There have been conflicting ideas about the gut microbiome and its link to healthy aging, Dr. Gibbons, associate professor at Institute for Systems Biology, told the audience in London on Dec. 13 during his presentation on identifying microbiome-mediated drivers of healthy aging.
One idea is that gut changes with age are harmful and unavoidable, so the best approach is to slow them down. The other is that the healthiest people show more dynamic gut changes late in life.
However, this raised a key question for Dr. Gibbons and his fellow researchers: “Are we simply managing decline, or is there a distinct ‘healthy aging’ signature in the gut?”
Healthy aging linked to dynamic gut microbiome changes
Dr. Gibbons explained that recent research found that the microbiota adapted to the changing body as one aged, and those adaptations seemed compensatory or beneficial.
Analysis in older cohorts revealed that when participants were separated by health status, e.g. less healthy versus more healthy, it was actually the healthier group whose microbiomes were the most dynamic.
“Their microbiomes were changing and diverging from the composition typically seen in youth,” he said. “When we stratified by health status using measures like walking speed, self-reported health, medication burden and life-space mobility, a clear pattern emerged: Healthy older individuals showed increasing microbiome uniqueness with age, while less healthy individuals did not.
“In fact, those whose microbiomes still resembled a ‘younger’ composition tended to fare worse. The individuals whose microbiomes continued to change appeared to be the healthier group.”

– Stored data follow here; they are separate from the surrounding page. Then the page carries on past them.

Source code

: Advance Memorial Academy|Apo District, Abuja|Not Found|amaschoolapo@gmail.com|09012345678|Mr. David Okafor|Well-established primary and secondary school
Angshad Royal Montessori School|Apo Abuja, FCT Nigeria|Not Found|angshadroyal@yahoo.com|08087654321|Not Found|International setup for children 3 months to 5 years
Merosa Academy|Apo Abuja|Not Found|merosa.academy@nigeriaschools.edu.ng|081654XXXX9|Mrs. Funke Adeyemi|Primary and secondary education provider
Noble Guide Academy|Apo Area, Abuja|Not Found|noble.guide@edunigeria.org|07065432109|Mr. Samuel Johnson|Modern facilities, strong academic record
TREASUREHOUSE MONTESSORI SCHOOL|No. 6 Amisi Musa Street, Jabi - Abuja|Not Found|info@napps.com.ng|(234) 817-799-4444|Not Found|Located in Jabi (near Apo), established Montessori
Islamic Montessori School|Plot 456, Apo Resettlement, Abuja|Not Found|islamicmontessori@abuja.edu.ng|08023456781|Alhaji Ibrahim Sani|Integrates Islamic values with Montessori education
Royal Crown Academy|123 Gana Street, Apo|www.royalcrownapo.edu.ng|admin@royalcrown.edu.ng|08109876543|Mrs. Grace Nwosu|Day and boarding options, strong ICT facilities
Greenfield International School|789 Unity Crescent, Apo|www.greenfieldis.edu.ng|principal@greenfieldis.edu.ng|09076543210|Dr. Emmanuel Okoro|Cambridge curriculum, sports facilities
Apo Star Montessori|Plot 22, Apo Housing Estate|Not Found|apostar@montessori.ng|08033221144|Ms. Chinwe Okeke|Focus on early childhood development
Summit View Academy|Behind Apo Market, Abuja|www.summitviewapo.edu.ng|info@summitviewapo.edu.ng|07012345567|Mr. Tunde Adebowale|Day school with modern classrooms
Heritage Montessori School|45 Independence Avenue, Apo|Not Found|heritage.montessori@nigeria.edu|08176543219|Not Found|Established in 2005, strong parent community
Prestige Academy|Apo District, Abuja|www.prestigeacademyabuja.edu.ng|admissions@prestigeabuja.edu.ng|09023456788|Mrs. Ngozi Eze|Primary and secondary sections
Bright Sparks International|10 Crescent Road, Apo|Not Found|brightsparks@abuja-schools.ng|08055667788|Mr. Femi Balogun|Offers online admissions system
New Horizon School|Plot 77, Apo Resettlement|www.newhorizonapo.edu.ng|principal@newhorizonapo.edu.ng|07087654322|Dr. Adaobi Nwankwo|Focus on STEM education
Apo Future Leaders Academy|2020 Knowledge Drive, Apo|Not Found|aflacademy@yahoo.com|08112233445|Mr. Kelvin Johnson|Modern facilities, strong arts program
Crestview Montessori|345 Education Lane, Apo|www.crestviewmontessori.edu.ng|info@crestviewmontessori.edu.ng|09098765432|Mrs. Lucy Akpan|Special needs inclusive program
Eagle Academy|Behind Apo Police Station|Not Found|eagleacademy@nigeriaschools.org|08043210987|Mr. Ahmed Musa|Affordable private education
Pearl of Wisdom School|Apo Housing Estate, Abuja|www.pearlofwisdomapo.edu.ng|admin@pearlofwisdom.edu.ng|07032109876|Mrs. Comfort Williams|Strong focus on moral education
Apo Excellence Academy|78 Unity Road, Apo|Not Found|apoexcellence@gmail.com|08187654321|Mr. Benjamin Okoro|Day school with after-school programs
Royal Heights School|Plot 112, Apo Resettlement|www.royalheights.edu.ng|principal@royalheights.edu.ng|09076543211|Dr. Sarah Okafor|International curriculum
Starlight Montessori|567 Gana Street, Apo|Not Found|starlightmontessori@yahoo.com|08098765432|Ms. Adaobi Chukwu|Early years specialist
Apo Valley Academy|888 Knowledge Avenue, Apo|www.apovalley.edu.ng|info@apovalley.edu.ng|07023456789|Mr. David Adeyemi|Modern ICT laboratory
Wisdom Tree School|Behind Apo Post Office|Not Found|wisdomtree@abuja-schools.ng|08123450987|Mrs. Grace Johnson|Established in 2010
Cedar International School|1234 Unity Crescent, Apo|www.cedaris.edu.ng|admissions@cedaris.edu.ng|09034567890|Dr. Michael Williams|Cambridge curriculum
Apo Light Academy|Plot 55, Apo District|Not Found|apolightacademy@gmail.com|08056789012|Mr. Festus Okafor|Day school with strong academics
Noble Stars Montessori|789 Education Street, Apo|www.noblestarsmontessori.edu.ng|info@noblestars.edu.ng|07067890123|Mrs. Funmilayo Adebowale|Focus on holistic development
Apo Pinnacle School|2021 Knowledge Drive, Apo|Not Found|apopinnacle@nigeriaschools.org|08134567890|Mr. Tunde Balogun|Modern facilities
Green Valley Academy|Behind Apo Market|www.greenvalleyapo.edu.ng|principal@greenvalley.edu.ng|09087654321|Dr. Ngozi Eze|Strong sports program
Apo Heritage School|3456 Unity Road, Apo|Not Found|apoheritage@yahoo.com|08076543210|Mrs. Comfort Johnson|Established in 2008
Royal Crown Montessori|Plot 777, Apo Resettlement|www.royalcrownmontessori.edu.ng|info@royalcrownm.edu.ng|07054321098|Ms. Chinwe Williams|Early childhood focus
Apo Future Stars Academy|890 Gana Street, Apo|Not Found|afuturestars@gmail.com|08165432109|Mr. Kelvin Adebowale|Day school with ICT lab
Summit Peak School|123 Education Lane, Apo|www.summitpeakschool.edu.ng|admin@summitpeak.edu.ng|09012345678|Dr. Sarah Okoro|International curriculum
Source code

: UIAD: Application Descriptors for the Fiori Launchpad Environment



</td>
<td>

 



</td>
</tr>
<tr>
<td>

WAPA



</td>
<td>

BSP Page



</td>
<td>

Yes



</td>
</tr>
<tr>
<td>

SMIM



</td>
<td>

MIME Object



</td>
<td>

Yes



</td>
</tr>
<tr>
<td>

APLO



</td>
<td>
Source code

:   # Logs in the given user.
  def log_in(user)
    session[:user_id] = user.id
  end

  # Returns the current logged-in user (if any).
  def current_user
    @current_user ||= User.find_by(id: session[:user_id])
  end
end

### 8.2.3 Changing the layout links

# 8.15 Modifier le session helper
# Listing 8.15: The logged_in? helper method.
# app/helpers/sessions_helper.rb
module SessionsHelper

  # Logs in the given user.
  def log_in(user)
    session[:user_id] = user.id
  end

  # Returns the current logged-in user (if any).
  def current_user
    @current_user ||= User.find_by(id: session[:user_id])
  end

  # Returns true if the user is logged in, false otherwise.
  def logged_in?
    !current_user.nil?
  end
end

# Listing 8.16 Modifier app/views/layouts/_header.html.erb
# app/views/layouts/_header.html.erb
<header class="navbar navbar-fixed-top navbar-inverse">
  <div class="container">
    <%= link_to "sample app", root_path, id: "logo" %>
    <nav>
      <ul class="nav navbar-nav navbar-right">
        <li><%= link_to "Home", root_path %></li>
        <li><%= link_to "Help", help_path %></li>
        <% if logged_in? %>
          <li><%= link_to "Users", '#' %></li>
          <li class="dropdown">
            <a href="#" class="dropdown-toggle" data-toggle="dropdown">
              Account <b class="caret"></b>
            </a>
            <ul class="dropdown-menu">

How gut microbiome optimization supports healthy aging
Dr. Gibbons said that the anti-aging rhetoric could be harmful when it comes to the gut microbiome, and that a different attitude is needed.
“Many anti-aging approaches focus on rejuvenation, making the body resemble its physiological state in one’s twenties—but that may not be appropriate for the gut, unless you can truly make an aging gut functionally ‘young’ again,” Dr. Gibbons said.
He stressed that if functional rejuvenation is not possible, the focus must shift to adapting the microbiota to the aging environment and optimizing it for healthy aging.
He explained that optimizing the microbiome could positively impact the interpretation of nutrition solutions for healthy aging. Anti-inflammatory metabolites, such as butyrate, which are produced by the microbiota and are beneficial in older adults, tend to increase in healthier older people, and therefore some probiotics can target that function, he said.
Akkermansia is also beneficial for metabolic health and declines in less healthy older individuals, making it another supplementation target, as is Bifidobacterium, which is associated with healthy aging and diminishes in less healthy people, making it a clear probiotic candidate.
Predicting microbiome outputs for better health
As each person’s microbiota responds differently to dietary inputs, a personalized strategy will be necessary, Dr. Gibbons explained, noting that some metabolic profiling models are allowing researchers to predict individualized outputs.
“We recently obtained data showing that for short-chain fatty acids, key health-promoting compounds produced by the microbiome, we can quantitatively predict outputs with good accuracy,” he said.
The next steps will be to conduct a prospective clinical trial using personalized, microbiome-informed nutritional interventions and show that they outperform a standard approach, such as the Mediterranean diet.
“Until we have that evidence, these interventions won’t make it to market,” he said. “So the next step is building that scientific foundation.”